### Passage
--- START ---

The time between initial debridement and final closure varies according to the extent of contamination or infection. Minimally contaminated wounds may be closed after 24–72 hours. Longer periods may be required for heavily infected wounds.

Wounds closed > 5 days after the initial wounding are considered to be secondary closure. This implies that granulation tissue has begun to form in the wound before closure.

Open Wound Management in Small Animals

When a wound cannot or should not be closed, open wound management (ie, second-intention healing) is appropriate. Such wounds include those in which there has been a loss of skin that makes closure impossible and those that are too grossly infected to close. Longitudinal degloving injuries of the extremities are especially amenable to open wound management.

If the wound is left open, it should be managed for optimal healing.

Open wound management enables progressive debridement procedures and does not require specialized equipment (such as may be needed with skin grafting). However, it increases cost, prolongs time for healing, and may create complications from wound contracture.

--- END ---

### Data to examine
--- START ---

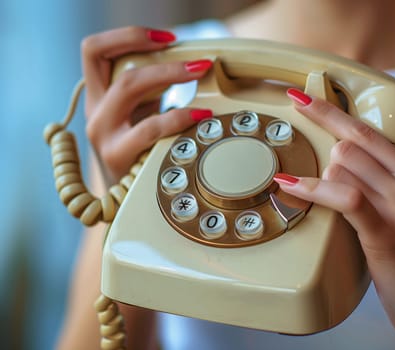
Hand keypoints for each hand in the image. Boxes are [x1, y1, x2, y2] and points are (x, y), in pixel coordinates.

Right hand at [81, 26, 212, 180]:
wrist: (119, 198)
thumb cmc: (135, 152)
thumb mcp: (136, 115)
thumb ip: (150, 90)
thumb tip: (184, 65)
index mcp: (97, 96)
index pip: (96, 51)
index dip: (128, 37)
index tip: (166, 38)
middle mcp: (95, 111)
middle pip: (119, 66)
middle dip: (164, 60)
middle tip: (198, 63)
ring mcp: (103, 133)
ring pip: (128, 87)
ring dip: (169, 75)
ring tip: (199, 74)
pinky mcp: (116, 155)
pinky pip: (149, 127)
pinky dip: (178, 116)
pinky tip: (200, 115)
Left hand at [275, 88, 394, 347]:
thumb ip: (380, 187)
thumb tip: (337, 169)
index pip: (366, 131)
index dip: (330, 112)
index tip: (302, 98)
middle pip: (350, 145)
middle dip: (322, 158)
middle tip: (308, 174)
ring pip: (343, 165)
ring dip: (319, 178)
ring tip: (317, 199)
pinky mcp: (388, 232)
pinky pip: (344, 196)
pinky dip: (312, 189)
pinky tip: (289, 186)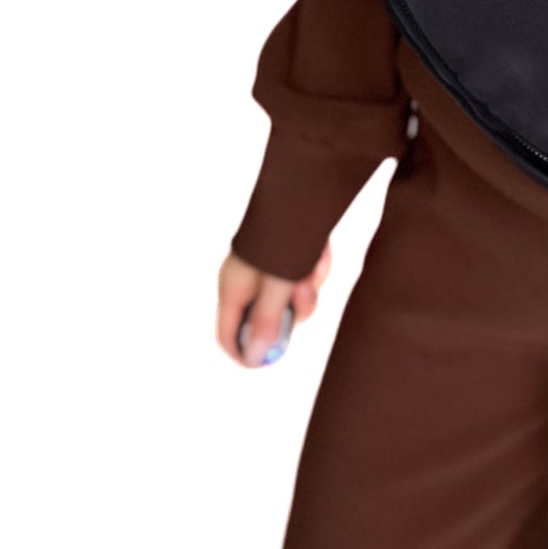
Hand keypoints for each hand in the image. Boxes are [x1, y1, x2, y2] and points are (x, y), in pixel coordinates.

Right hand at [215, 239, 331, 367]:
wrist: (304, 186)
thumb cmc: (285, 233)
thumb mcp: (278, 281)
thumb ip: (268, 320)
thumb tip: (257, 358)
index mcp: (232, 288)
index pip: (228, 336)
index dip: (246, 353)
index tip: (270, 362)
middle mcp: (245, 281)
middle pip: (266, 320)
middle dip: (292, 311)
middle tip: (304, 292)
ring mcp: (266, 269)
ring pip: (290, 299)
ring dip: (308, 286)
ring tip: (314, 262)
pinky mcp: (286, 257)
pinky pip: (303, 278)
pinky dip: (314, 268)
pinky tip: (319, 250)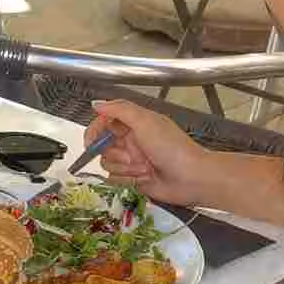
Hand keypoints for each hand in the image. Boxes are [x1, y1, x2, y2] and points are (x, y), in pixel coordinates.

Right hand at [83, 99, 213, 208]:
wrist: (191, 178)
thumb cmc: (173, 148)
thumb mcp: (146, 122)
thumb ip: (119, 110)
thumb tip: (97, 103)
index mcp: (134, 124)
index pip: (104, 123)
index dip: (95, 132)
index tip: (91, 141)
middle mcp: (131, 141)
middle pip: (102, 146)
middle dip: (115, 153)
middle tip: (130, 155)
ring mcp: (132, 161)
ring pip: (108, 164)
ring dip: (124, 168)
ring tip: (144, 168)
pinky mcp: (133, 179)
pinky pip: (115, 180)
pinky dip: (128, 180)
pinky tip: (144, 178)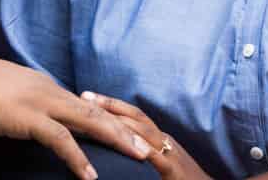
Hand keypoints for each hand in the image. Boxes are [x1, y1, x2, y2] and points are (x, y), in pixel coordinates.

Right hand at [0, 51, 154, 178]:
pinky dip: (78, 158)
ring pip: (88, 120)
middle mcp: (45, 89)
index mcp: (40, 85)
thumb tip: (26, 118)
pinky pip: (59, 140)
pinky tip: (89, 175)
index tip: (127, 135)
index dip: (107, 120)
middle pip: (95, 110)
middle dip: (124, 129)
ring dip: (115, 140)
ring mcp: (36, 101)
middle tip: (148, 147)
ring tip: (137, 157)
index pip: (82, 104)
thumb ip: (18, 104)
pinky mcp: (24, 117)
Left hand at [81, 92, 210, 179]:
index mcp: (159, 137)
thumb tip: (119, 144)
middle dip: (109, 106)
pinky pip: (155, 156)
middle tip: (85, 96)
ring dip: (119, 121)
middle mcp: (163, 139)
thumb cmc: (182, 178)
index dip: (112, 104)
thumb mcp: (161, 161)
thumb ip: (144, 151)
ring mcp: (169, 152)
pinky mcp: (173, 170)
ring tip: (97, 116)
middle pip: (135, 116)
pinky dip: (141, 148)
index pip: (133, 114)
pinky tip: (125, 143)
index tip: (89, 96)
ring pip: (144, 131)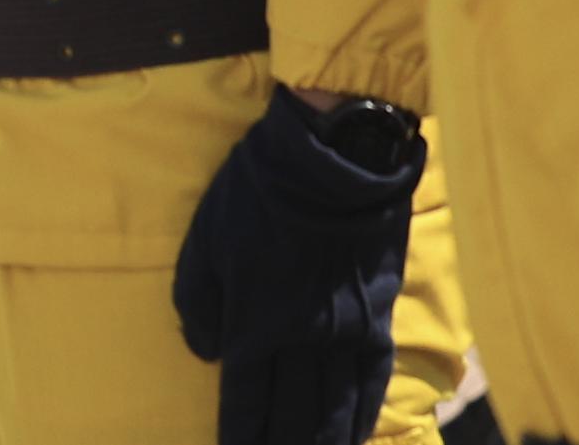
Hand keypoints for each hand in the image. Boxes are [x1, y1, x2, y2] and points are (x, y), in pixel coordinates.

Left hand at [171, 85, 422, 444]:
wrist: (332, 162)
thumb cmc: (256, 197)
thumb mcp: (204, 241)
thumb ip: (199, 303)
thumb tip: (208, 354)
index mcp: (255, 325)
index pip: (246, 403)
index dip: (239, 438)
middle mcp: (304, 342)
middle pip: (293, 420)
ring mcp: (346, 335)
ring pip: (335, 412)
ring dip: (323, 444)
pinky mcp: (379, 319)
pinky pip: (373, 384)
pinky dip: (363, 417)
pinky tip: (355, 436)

--- END ---

### Work instruction 1
From the passage on wound closure and open wound management, list every drawback of open wound management that it names.
### Work instruction 2
Answer these questions from the passage on wound closure and open wound management:
(a) After how many hours may minimally contaminated wounds be closed?
(b) What term applies to wounds closed more than 5 days after the initial wounding?
(c) Which injuries are described as especially amenable to open wound management?
### Work instruction 3
Write the next part of the passage on open wound management in small animals, starting after its last sentence.

### Task output 1
- Increases cost
- Prolongs time for healing
- May create complications from wound contracture

### Task output 2
(a) After 24–72 hours.
(b) Secondary closure.
(c) Longitudinal degloving injuries of the extremities.

### Task output 3
Open wound management is based on repeated bandaging and debridement as needed until the wound heals. Traditional open wound management calls for wet adherent (wet-to-dry) dressings initially. The initial wide-mesh gauze dressings help with mechanical debridement at every bandage change.

Until a granulation bed forms, the bandage should be changed at least once daily. In the early stages of healing, the bandage may need to be changed as often as twice daily. After granulation tissue develops, the bandage should be changed to a dry, nonadherent dressing so the granulation bed is not disrupted. Both the granulation bed and the early epithelium are easily damaged, and disruption of the granulation bed delays wound healing.

With the concept of moist wound healing, bandaging is combined with autolytic debridement to promote wound healing. The use of moist wound dressings keeps white cells healthier, allowing them to aid in the debridement process. A variety of dressings are available. With these newer dressing options, some consider traditional wet-to-dry dressings to be outdated.

A decision to use open wound management or delayed wound closure is based on several factors: 

  • patient morbidity

  • cost

  • wound location

  • technical expertise required for closure

In certain patients, surgery may not be an option given their health status. For those patients, open wound management is a better choice. 

Although the initial cost of surgery is higher than bandage changes, the overall cost may be lower, depending on the nature and length of wound care required without surgical intervention.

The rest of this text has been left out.